Munster contacted 20 Apple retail locations and found that all stores were sold out of the 4GB black iPod nano, some stores were sold out of the 4GB white models and none of the stores were sold out of the 2GB models.

“Their grip is getting stronger in the market,” said Munster. “The nano basically gave them another year in the drivers seat.”

It’s the iPod experience

Buying an iPod is more than just purchasing a digital music player; it is a complete experience that no other manufacturer can offer at this time. Sony once enjoyed the iconic status of the Walkman, but they have been unable to successfully move its strategy to the digital market.

“Sony revolutionized portable music with the introduction of the original Walkman, but they were late to market with a digital solution and have been unable to market its portable music solution to create any excitement,” said Technology Business Research Analyst, Tim Deal.

Even though Sony is a huge competitor in the market and has the potential to give Apple strong competition in the future, they are still missing one of the most important factors — the experience.

“Sony is not going to be able to get an edge on this,” said Munster. “It’s not like you are selling a Walkman that you are putting a tape in — you are selling an experience and that’s what Sony doesn’t have right now.”

Tim Deal agrees that the iPod experience is an important factor for Apple.

DIRECTIONS:
A – Set down the passage of the iPod article that begins at the words "Munster contacted 20" and stops after "the 2GB models.".
B – In the iPod article, how many Apple retail locations did Munster contact?
C – Check each statement against the iPod article, answering yes or no and quoting the words that decide it: (i) All the stores Munster contacted were sold out of the 2GB models. (ii) Tim Deal said Sony was late to market with a digital solution. (iii) Munster said the nano gave Apple another year in the driver's seat.
You won't need the listing for any of this.

RECORDED DATA:

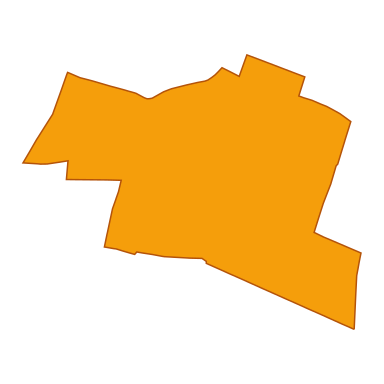 Papalotla, México, Mexico
{"feature_id": "50627088B323128509418", "entity_name": "Papalotla", "entity_type": "district", "adm_level": 2, "iso_a3": "MEX", "parent_name": "Mexico", "parent_adm1": "México", "projection": "natural_earth1", "projection_center": [-98.859, 19.559], "detail": "fine", "context": "isolated", "style": "filled", "palette": "amber", "viewbox_px": 384, "rotation_deg": 0, "n_neighbors": 0, "source": "geoboundaries", "source_scale": "gbopen_adm2", "svg_char_len": 1762}
<svg xmlns="http://www.w3.org/2000/svg" viewBox="0 0 384 384"><path d="M134.7,254.4L136.8,252.0L142.5,253.0L148.5,253.9L152.4,254.5L162.5,256.4L164.0,256.6L164.7,256.7L165.1,256.7L189.8,258.1L202.0,258.4L206.3,261.4L206.3,263.4L217.6,268.4L228.9,273.5L240.3,278.5L251.6,283.6L262.9,288.7L274.2,293.7L285.6,298.8L296.9,303.8L308.2,308.9L319.6,313.9L330.9,319.0L342.2,324.1L353.6,329.1L354.2,328.8L355.0,311.0L355.8,293.3L356.7,275.6L358.2,267.6L359.1,262.5L360.0,257.9L361.0,253.0L360.0,252.6L357.5,251.5L352.8,249.5L338.1,243.2L323.5,237.0L314.1,232.4L318.6,218.0L319.3,215.8L323.3,203.3L326.2,195.8L330.9,183.7L331.0,183.2L334.5,171.4L335.9,166.5L336.2,165.8L336.5,165.4L337.7,164.2L341.5,151.6L344.7,141.2L344.8,140.7L350.8,121.6L339.8,113.6L332.2,109.4L326.6,106.4L319.8,103.7L312.0,100.3L303.5,97.7L300.6,96.6L298.8,96.0L304.8,76.9L292.4,72.2L279.6,67.3L266.5,62.3L246.9,54.9L246.6,55.7L242.7,66.6L239.2,76.4L231.0,72.2L222.0,67.7L221.6,68.1L218.1,71.9L215.1,74.9L212.0,77.3L208.0,80.0L205.0,81.1L202.3,81.6L196.9,82.6L196.2,82.8L186.8,84.9L171.7,88.7L169.5,89.5L163.6,91.8L152.2,98.2L149.3,98.7L147.4,98.8L146.5,98.6L144.2,97.7L138.0,94.4L136.2,93.4L135.0,93.0L134.4,92.8L131.2,91.9L128.3,91.1L126.3,90.5L123.9,89.8L120.2,88.8L115.4,87.5L114.3,87.2L110.8,86.3L92.7,81.0L87.8,79.7L80.0,77.7L69.1,73.0L67.6,72.4L66.7,74.7L64.0,82.4L61.3,90.1L53.2,112.7L52.7,114.2L49.4,119.4L37.5,138.2L36.7,139.4L29.9,151.2L23.0,162.9L34.3,163.6L37.5,163.8L40.5,164.1L47.1,164.0L59.3,162.2L68.0,160.8L66.4,179.5L73.4,179.6L106.1,179.9L121.2,180.3L118.5,191.7L116.0,198.8L115.8,199.5L112.5,208.8L107.2,233.6L107.1,233.8L104.4,247.0L105.7,247.2L113.6,248.6L115.2,248.8L116.1,248.9L122.5,250.9L131.0,253.4L134.7,254.4Z" fill="#f59e0b" stroke="#b45309" stroke-width="1.5"/></svg>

ANSWERS TO EACH TASK:
A –
Munster contacted 20 Apple retail locations and found that all stores were sold out of the 4GB black iPod nano, some stores were sold out of the 4GB white models and none of the stores were sold out of the 2GB models.

B – 20

C –
(i) No: "none of the stores were sold out of the 2GB models."
(ii) Yes: "they were late to market with a digital solution"
(iii) Yes: "The nano basically gave them another year in the drivers seat."